» Problem 1: In the dataset entries, copy out word for word the part that opens with the line containing "Page size: 1500x844." and closes with the line containing "picture [1187, 587, 1492, 794]", including both of those lines.

» Text excerpt:
Last week, President-elect Barack Obama said he was open to “good ideas” from anyone, even from the New York Times’ Paul Krugman. (Video here.)
“If Paul Krugman has a good idea…then we’re gonna do it,” said Obama. He was speaking about “good ideas” for his economic stimulus package at the time, but we’d written that we hoped the sentiments might extend to good ideas on any important issue that his administration might face, including some good ideas of our own that we’d offered to his transition team, who had consulted with us, as they are working on review of the dreadfully-failed U.S. Election Assistance Commission (EAC).
Well, as it turns out, the New York Times’ Paul Krugman does have some very good ideas, as noted in an op-ed yesterday, this time on why the Obama administration must bring accountability for the crimes of the Bush Era. The must-read column, headlined “Forgive and Forget?” begins this way…
I’m sorry, but if we don’t have an inquest into what happened during the Bush years – and nearly everyone has taken Mr. Obama’s remarks to mean that we won’t – this means that those who hold power are indeed above the law because they don’t face any consequences if they abuse their power.
Let’s be clear what we’re talking about here. It’s not just torture and illegal wiretapping, whose perpetrators claim, however implausibly, that they were patriots acting to defend the nation’s security. The fact is that the Bush administration’s abuses extended from environmental policy to voting rights. And most of the abuses involved using the power of government to reward political friends and punish political enemies.

(Dataset records)
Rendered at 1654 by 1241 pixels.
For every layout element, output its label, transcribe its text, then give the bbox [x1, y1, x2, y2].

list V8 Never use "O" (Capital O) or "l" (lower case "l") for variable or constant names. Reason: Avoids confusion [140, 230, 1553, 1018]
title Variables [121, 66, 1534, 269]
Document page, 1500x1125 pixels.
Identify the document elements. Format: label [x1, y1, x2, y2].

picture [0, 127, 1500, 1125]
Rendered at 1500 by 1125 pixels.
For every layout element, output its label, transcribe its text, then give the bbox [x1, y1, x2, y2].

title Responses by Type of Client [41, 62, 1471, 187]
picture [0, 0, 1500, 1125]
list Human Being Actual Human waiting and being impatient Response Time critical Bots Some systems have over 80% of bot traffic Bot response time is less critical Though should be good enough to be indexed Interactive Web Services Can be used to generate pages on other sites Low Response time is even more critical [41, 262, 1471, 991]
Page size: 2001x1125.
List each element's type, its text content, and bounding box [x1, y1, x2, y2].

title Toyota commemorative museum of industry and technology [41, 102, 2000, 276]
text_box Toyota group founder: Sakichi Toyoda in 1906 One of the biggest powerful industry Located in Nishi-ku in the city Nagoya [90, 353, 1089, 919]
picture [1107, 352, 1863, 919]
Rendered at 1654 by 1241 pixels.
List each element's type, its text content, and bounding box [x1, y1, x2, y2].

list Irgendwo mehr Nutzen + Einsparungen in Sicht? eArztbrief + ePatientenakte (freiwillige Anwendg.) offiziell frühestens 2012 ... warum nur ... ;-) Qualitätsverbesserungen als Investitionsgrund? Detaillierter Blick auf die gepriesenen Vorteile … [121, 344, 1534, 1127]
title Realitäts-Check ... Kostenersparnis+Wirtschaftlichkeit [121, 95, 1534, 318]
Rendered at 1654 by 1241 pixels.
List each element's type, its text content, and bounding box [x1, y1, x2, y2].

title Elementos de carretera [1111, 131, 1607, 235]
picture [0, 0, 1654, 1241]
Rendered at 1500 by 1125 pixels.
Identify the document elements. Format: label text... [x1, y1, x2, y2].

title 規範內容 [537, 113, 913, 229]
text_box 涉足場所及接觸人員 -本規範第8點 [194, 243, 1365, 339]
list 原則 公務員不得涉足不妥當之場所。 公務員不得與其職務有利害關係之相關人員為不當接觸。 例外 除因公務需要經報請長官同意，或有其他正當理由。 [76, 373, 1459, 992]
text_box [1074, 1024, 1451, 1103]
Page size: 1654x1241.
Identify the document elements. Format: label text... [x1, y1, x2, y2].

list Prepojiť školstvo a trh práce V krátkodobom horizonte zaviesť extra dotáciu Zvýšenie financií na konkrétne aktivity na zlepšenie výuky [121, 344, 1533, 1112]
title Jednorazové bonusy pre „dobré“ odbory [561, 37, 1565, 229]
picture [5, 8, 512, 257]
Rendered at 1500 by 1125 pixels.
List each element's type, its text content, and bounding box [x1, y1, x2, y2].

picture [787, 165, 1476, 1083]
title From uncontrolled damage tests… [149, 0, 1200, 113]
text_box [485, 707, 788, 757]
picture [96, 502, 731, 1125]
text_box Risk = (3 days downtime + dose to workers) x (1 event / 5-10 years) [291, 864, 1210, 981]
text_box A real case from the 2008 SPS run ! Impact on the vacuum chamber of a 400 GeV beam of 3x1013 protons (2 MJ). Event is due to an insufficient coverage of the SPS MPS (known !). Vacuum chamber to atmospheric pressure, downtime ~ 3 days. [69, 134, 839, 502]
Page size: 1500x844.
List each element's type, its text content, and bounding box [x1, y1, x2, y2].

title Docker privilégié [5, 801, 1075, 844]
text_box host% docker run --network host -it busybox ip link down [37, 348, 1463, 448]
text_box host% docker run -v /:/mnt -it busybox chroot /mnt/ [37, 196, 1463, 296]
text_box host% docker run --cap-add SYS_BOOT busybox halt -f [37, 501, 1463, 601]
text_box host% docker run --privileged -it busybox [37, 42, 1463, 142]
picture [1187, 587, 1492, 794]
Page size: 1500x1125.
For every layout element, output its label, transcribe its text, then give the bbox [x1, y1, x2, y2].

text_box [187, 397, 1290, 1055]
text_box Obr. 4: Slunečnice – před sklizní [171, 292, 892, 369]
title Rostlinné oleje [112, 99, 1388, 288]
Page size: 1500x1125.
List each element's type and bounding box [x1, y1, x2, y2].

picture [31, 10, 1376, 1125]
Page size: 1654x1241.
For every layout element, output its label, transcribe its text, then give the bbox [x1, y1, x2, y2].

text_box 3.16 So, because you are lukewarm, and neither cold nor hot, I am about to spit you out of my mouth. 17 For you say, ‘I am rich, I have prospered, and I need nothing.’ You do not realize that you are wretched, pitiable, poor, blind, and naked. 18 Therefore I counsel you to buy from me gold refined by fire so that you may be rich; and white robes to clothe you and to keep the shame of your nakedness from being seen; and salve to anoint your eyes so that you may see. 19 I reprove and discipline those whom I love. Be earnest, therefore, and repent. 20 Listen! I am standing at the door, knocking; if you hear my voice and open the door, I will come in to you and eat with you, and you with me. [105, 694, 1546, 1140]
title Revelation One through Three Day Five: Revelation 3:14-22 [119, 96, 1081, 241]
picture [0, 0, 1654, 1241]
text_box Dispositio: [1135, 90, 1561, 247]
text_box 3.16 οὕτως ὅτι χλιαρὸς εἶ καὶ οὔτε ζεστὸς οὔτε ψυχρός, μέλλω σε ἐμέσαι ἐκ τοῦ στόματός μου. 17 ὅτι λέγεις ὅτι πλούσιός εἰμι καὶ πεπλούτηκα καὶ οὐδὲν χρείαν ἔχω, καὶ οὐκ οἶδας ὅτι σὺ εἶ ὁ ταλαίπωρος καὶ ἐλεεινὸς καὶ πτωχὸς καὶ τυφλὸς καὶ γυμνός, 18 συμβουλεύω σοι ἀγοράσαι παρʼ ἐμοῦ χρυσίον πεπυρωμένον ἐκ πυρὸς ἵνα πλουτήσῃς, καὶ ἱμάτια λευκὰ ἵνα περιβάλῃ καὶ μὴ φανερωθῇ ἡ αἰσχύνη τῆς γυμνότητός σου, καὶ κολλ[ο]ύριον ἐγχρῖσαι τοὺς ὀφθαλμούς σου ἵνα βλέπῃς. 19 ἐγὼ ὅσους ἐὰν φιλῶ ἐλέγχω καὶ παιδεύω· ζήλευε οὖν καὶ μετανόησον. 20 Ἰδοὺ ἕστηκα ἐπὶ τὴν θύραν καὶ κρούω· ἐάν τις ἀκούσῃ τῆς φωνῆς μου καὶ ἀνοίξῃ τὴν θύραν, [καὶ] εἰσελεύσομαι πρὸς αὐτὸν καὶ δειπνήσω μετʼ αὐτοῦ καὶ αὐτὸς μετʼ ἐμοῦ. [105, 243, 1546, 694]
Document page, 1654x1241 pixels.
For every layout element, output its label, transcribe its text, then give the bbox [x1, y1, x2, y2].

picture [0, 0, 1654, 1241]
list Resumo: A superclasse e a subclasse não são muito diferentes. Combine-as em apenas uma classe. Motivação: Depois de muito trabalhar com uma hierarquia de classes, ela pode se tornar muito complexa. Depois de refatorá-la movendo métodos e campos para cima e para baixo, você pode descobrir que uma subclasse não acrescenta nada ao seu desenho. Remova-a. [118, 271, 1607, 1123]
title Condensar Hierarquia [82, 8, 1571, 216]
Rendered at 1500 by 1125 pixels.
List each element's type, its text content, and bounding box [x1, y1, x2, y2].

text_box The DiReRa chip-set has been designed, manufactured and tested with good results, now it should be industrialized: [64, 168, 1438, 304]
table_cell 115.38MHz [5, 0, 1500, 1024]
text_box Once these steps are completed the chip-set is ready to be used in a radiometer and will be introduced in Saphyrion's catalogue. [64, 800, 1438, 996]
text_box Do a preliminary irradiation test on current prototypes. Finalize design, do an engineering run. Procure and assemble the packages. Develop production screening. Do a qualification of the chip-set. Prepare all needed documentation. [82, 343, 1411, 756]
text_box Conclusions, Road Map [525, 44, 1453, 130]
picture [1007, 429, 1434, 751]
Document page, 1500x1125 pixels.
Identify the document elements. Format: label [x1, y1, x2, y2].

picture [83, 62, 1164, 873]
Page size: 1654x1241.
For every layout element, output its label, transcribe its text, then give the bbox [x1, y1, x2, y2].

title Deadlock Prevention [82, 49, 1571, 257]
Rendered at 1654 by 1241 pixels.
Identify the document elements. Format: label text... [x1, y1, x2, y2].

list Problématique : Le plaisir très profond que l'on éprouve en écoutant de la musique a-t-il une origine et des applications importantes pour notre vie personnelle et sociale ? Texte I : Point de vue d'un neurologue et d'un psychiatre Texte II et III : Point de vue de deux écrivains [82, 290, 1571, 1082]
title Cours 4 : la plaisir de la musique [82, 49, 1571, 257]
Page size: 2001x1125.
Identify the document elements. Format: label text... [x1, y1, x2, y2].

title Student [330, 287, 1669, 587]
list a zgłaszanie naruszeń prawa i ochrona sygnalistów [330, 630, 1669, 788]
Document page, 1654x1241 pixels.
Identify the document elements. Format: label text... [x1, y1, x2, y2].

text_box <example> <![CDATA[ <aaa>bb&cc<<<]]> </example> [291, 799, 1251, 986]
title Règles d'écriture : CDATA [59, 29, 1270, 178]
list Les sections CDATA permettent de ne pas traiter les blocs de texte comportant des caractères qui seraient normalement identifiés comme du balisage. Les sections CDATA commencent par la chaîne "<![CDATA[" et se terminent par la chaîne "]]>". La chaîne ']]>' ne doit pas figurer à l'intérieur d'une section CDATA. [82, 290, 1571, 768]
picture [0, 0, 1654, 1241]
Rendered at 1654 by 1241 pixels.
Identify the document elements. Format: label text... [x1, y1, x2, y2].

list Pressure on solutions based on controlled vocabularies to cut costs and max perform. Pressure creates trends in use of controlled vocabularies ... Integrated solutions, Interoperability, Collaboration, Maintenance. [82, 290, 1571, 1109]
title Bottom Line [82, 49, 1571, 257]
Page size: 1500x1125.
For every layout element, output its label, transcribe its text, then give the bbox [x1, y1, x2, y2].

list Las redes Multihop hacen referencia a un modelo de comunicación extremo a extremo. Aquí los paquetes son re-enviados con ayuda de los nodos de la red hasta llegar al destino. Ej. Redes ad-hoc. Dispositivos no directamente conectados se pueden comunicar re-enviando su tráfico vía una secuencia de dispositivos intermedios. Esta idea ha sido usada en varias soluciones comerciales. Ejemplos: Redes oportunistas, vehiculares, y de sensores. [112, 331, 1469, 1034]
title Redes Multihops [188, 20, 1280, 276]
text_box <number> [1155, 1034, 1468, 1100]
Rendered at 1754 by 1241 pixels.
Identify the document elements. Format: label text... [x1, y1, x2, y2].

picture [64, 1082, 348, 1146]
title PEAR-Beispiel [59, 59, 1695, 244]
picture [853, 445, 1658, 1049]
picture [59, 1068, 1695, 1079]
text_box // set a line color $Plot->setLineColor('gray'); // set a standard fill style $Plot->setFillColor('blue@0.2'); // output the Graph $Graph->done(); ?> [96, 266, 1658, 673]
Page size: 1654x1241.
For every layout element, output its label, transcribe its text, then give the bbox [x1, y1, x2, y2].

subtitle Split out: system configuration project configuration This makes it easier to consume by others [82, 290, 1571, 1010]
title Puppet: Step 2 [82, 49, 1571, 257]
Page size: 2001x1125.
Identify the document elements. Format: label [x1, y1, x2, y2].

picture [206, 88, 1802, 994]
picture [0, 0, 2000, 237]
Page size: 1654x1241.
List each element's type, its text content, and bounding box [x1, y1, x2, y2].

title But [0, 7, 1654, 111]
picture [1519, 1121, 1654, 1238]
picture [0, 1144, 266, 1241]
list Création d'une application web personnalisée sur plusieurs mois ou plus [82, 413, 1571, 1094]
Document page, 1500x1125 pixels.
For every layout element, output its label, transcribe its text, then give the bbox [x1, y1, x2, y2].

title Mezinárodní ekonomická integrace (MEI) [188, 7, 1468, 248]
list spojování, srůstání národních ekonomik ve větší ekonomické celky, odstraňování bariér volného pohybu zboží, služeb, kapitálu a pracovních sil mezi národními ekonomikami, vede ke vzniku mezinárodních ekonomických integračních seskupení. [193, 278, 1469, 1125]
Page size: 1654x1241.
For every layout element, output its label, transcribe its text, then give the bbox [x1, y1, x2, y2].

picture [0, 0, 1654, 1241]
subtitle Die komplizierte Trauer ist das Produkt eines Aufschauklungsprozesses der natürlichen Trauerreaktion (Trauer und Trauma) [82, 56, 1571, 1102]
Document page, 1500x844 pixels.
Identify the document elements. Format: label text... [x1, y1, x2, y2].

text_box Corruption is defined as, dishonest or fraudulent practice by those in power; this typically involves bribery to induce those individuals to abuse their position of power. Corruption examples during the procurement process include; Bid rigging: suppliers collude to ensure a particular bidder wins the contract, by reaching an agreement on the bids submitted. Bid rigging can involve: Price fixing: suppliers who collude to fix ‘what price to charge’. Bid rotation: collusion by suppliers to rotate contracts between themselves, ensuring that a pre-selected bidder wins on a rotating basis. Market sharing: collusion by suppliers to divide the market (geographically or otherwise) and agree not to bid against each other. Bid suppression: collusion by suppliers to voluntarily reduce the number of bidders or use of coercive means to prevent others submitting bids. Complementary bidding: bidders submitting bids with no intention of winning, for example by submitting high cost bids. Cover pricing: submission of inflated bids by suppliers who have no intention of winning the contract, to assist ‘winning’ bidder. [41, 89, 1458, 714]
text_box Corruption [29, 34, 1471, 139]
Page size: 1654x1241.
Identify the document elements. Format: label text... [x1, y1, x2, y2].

» Problem 2: Carry on the text about Krugman's call for accountability for Bush-era abuses from the point where it ends.

» Output 1:
Page size: 1500x844.
List each element's type, its text content, and bounding box [x1, y1, x2, y2].

title Docker privilégié [5, 801, 1075, 844]
text_box host% docker run --network host -it busybox ip link down [37, 348, 1463, 448]
text_box host% docker run -v /:/mnt -it busybox chroot /mnt/ [37, 196, 1463, 296]
text_box host% docker run --cap-add SYS_BOOT busybox halt -f [37, 501, 1463, 601]
text_box host% docker run --privileged -it busybox [37, 42, 1463, 142]
picture [1187, 587, 1492, 794]

» Output 2:
Krugman goes on to detail, among other things, the bastardization and politicization of the Bush DoJ’s Civil Rights division, as we detailed, most recently, earlier this week following the DoJ Inspector General’s stunning report on Bush tool Bradley Schlozman’s violations of federal law in hiring practices at the Department and his subsequent lies to Congress about them.
Attorney General nominee Eric Holder said, during confirmation hearings this week, that he’d review the Bush US Attorney’s decision to not prosecute Schlozman for breaking the law and lying about it to Congress, and then later added, further encouragingly, that he believed waterboarding was torture, and that torture was illegal. Thus, our friend David Swanson argued, he was now “locked in” to prosecution of those Bush crimes.
Krugman notes in his op-ed that “at least six important government agencies experienced major scandals over the past eight years – in most cases, scandals that were never properly investigated. And then there was the biggest scandal of all: Does anyone seriously doubt that the Bush administration deliberately misled the nation into invading Iraq?”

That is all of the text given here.